In composition, a thesis statement (or controlling idea) is a sentence in an essay, report, research paper, or speech that identifies the main idea and/or central purpose of the text.

In rhetoric, a claim is similar to a thesis.

Purpose of the Thesis Statement

The thesis statement serves as the organizing principle of the text and appears in the introductory paragraph. It is not a mere statement of fact. Rather, it is an idea, a claim, or an interpretation, one that others may dispute. Your job as a writer is to persuade the reader―through the careful use of examples and thoughtful analysis―that your argument is a valid one.

Developing Your Argument

Your thesis is the most important part of your writing.

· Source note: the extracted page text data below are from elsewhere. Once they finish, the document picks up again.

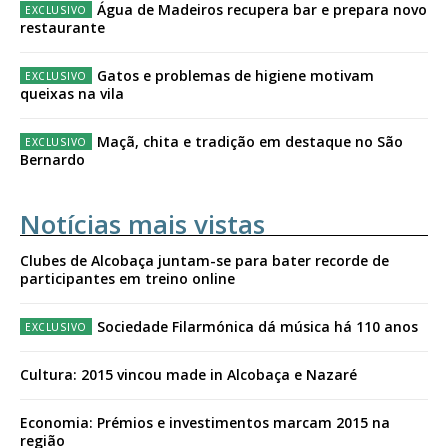
Água de Madeiros recupera bar e prepara novo
restaurante
Gatos e problemas de higiene motivam
queixas na vila
Maçã, chita e tradição em destaque no São
Bernardo
Notícias mais vistas
Clubes de Alcobaça juntam-se para bater recorde de
participantes em treino online
Sociedade Filarmónica dá música há 110 anos
Cultura: 2015 vincou made in Alcobaça e Nazaré
Economia: Prémios e investimentos marcam 2015 na
região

Before you begin writing, you'll want to follow these tips for developing a good thesis statement.

Read and compare your sources: What are the main points they make? Do your sources conflict with one another? Don't just summarize your sources' claims; look for the motivation behind their motives.

Draft your thesis: Good ideas are rarely born fully formed. They need to be refined.

By committing your thesis to paper, you'll be able to refine it as you research and draft your essay.

Consider the other side: Just like a court case, there are two sides to every argument. You'll be able to refine your thesis by considering the counterclaims and refuting them in your essay.

Be Clear and Concise

An effective thesis should answer the reader question, "So what?" It should not be more than a sentence or two.

Don't be vague or your reader won't care.

Incorrect: British indifference caused the American Revolution.

Correct: By treating their U.S. colonies as little more than a source of revenue and limiting colonists' political rights, British indifference contributed to the start of the American Revolution.

Make a Statement

Although you do want to grab your reader's attention, asking a question is not the same as making a thesis statement. Your job is to persuade by presenting a clear, concise concept what explains both how and why.

Incorrect: Have you ever wondered why Thomas Edison gets all the credit for the light bulb?

Correct: It was his savvy self-promotion and ruthless business tactics that cemented Thomas Edison's legacy, not the invention of the light bulb itself.

Don't Be Confrontational

Although you are trying to prove a point, you are not trying to force your will on the reader.

Incorrect: The stock market crash of 1929 wiped out many small investors who were financially inept and deserved to lose their money.

Correct: While a number of economic factors caused the stock market crash of 1929, the losses were made worse by uninformed first-time investors who made poor financial decisions.